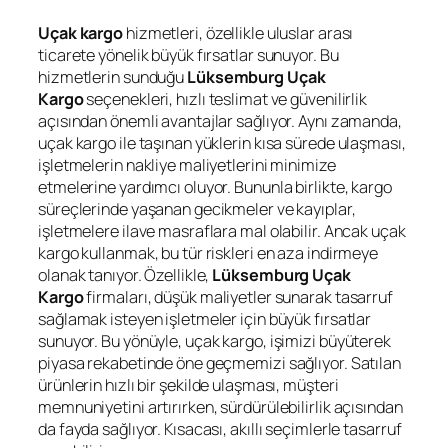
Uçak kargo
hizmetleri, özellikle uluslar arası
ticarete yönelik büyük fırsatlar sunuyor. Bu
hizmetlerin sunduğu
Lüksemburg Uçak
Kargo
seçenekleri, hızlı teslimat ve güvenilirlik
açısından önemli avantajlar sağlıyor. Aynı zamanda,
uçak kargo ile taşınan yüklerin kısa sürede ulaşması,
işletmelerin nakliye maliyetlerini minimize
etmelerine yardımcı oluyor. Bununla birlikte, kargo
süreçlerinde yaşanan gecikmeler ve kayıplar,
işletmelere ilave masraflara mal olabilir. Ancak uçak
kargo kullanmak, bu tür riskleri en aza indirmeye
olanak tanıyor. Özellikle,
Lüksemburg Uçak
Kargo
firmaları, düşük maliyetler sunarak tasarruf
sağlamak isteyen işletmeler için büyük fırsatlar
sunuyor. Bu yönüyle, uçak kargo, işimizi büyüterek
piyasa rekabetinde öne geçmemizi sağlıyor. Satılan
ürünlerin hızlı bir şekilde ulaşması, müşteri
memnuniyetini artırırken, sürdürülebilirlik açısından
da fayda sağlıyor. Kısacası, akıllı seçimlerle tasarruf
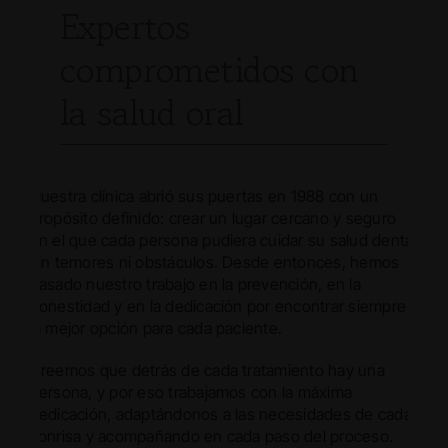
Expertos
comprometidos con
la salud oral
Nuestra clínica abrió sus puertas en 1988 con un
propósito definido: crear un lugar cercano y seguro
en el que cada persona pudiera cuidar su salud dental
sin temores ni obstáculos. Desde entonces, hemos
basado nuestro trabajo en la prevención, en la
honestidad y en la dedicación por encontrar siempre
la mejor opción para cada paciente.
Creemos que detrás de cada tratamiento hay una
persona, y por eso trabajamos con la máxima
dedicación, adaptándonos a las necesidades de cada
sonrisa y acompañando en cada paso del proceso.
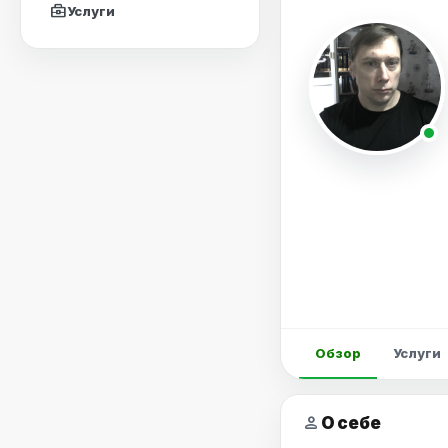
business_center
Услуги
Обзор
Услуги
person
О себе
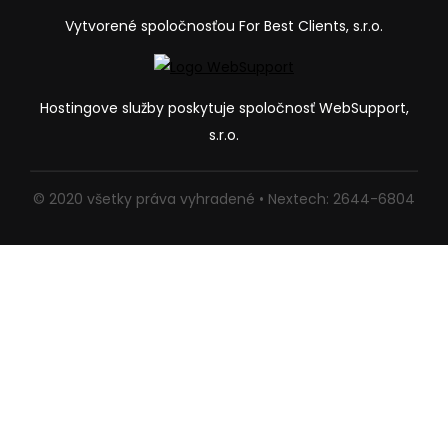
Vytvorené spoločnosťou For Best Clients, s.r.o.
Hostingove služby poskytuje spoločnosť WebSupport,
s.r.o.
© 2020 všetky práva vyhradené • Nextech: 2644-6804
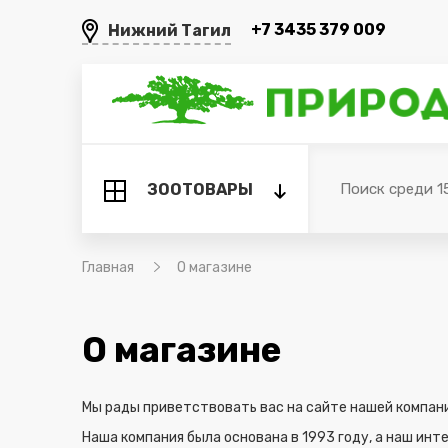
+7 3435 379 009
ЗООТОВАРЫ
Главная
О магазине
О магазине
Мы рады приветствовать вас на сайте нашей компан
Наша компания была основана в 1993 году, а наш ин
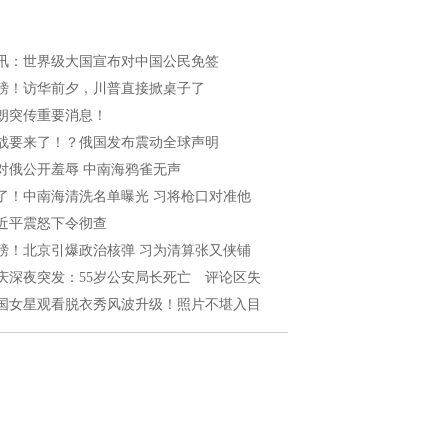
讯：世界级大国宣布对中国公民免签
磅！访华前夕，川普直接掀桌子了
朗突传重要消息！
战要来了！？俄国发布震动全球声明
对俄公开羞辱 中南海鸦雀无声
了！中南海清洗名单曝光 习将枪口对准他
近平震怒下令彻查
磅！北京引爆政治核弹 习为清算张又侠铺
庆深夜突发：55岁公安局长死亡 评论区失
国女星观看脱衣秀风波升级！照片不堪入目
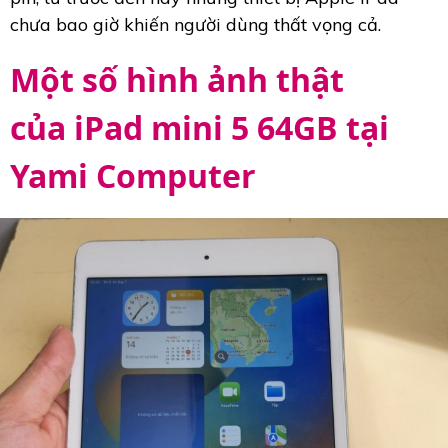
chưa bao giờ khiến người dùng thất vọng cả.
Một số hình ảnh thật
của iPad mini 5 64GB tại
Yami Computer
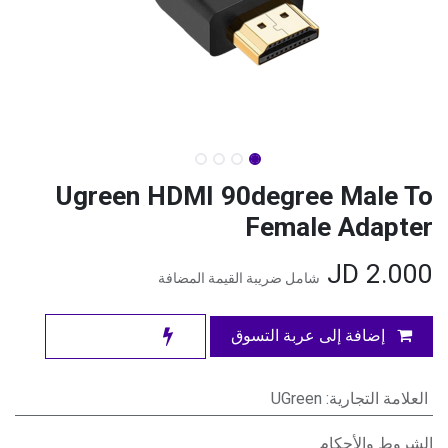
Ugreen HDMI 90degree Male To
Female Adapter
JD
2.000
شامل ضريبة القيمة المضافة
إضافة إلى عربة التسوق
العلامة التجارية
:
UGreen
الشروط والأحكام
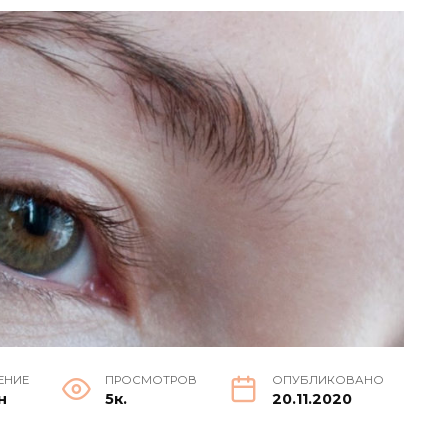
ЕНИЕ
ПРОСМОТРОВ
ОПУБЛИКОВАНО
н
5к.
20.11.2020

○ ○ ○

Brief
Report each line in the entries where the string "açısından" occurs.

Answer box
açısından önemli avantajlar sağlıyor. Aynı zamanda,
memnuniyetini artırırken, sürdürülebilirlik açısından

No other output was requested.